Sunday, May 15, 2011

In and Out of Valdez

We woke up the next morning earlier than even I found comfortable, and headed to the Ferry Terminal only to find out the Ferry was not running due to a Coast Guard inspection. Ugh.

We made the most of the day sightseeing, including a cool visit to the Valdez Fly In.

Gotta love the Super Cub!

The next day we did get onto the Ferry.

Bald Eagle on ice.

I got to thinking it would be very cool to cruise a nice yacht here. Have some fishing rods on board, a couple sea kayaks, along with the skis. Hmmmm. Better work on that retirement plan!
Got to Anchorage that evening and flew out the next morning.
What an amazing adventure!

Alaska, The Tour, Day 5 , Outta Here

We awoke to about 6" of new snow and clearing skies providing more stunning scenery.

It made for real fun skiing on the low angle slopes between benches.

One is definitely not like the others. Halibut Head behind.
Eventually we ended up on a snow machine trail known to us as The Swath.

It was nice not to have to bush whack BUT the cut ends of the small trees and brush were now sticking out of the snow and scared the heck out of us.
Things got even more fun lower down.
We came out of the woods and off the trail at the mouth of Wortmann's Creek and then hiked the cobbled stream beds back towards the highway.
The obligatory stream crossing was no problem.
Twenty minutes or so later we were back to the highway hungry, weary, and happy to be back safe and sound.

Saturday, May 14, 2011

Alaska, The Tour, Day 4, The Heiden Glacier

On day 4 the morning weather was a little more clear, which seemed to bode well for a sight seeing day on the Heiden Glacier.
We skied down to the toe of the Heiden on funky wet snow and skinned up the glacier. The clouds briefly descended, but lifted again quickly.
The scenery was unbelievably great.

We skinned up to the head of the glacier and turned around for a fast cruise out.
Then headed up off the glacier.
And found some decent skiing on gentle slopes back to camp - although the clouds returned for some very flat light.

The mountain scenery was certainly some the finest I have ever witnessed!

Alaska, The Tour, Day 3, Moving Day

Day three was moving day and, after a little cogitation, we headed over to near the mouth of the Heiden Glacier.

More gray skies accompanied us this day.
We skied down to the toe of the Deserted Glacier on few inches of damp new snow.
The toe of the Deserted was striking.
Then we traveled up over benches in the clouds. Kudos to Jed for some fine GPS work.
We came across a bare patch of ground which was covered, every inch, by lichen and moss.
We found another nice, level site and set up camp.
A much appreciated relaxing, albeit fairly strenuous, day.

Friday, May 13, 2011

Alaska, The Tour, Day 2, The Valley of the Tusk

The next day dawned completely different from the previous with low, grey skies and intermittent light snow.
A downward traverse brought us to the mouth of the Valley of the Tusk, where we attained the glacier and headed into the magical valley.
The taller mountains played peak-a-boo with us.

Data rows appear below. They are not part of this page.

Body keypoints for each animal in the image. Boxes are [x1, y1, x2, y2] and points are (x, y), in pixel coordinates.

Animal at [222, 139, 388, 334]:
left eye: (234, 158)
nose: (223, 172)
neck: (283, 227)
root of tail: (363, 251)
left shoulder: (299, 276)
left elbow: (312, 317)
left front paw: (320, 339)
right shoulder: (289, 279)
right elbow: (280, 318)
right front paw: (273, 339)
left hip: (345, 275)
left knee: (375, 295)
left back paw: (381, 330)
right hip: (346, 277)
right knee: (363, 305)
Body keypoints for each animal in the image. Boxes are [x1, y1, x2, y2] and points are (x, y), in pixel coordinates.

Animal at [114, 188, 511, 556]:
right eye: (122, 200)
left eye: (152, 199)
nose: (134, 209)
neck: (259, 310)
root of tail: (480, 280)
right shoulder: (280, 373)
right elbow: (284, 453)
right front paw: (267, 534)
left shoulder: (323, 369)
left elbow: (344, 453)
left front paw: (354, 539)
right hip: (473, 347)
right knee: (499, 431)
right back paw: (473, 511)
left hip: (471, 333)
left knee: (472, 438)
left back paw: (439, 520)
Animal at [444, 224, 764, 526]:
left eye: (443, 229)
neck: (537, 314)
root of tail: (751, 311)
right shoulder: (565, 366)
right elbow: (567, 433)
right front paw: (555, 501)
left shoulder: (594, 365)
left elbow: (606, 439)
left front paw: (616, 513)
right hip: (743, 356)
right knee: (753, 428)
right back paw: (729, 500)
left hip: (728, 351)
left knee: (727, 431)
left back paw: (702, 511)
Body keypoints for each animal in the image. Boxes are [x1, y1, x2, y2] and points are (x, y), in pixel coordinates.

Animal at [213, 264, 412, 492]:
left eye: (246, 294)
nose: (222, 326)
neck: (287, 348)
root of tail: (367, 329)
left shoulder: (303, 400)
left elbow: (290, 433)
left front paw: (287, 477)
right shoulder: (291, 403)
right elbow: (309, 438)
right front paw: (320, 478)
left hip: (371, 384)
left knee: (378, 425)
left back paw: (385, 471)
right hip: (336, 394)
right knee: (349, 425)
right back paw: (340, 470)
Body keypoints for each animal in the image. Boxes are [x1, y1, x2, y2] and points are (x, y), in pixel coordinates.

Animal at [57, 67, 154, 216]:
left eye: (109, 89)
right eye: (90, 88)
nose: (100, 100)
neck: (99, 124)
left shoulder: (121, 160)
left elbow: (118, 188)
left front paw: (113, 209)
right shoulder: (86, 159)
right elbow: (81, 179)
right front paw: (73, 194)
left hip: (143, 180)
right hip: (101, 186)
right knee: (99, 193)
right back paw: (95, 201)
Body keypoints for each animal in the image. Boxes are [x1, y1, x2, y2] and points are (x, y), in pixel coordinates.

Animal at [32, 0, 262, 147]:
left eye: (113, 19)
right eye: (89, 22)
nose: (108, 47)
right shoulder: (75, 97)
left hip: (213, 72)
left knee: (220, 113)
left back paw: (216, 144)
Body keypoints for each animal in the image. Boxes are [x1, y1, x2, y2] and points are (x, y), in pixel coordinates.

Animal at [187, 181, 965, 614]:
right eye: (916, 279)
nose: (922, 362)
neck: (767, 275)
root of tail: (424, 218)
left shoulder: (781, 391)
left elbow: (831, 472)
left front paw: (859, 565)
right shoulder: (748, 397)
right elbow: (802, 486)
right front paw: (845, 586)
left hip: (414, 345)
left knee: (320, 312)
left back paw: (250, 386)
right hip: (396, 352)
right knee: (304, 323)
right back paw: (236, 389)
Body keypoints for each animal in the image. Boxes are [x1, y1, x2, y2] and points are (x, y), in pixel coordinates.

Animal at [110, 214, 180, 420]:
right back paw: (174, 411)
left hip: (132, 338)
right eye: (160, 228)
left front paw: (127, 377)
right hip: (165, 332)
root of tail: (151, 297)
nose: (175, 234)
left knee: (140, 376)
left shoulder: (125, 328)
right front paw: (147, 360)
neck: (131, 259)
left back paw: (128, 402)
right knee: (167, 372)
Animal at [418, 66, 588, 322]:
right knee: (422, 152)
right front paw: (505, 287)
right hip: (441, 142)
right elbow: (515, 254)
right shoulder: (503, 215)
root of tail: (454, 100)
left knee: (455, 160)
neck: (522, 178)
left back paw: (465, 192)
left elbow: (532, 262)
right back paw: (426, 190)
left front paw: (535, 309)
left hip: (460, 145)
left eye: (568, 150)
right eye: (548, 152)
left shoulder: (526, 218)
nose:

We found an amazing, untracked couloir that needed to be skied.
Steve and John head up behind me.
John, Steve, and I take a break from booting to smile for Jed's pic.
Jed got this nice shot of me (my rear more specifically) near our turn around. He measured the slope angle here at 50 degrees.
The couloir kinda doglegged left, but the next section had a more southerly aspect so the snow was crusty and the exposure above cliffs was intimidating. Nevertheless we were looking at about a 1,000' of great skiing below us.

A zoom shot of Jed high in the couloir.
And Jed rips the lower part too.

Looking back & up.
We then left the Valley of the Tusk and headed for a short peak with a beautiful face just above our camp.

We attained the northeast ridge and headed up. We did not make it far as the ridge became too steep and exposed.

On the way back we had a close call when Jed triggered a shallow (12" to 18") slab and went for a short ride that nearly took him over cliffs. Super scary. The slab slid on a buried layer of surface hoar which we simply did not believe could linger on this ridge.

Jed on the way up.
This slope slid and took Jed down and to the right. Thankfully it did not slide while we were booting up (Jed photo).
We were severely sobered by the incident and the stoke from the earlier couloir drop was completely eclipsed.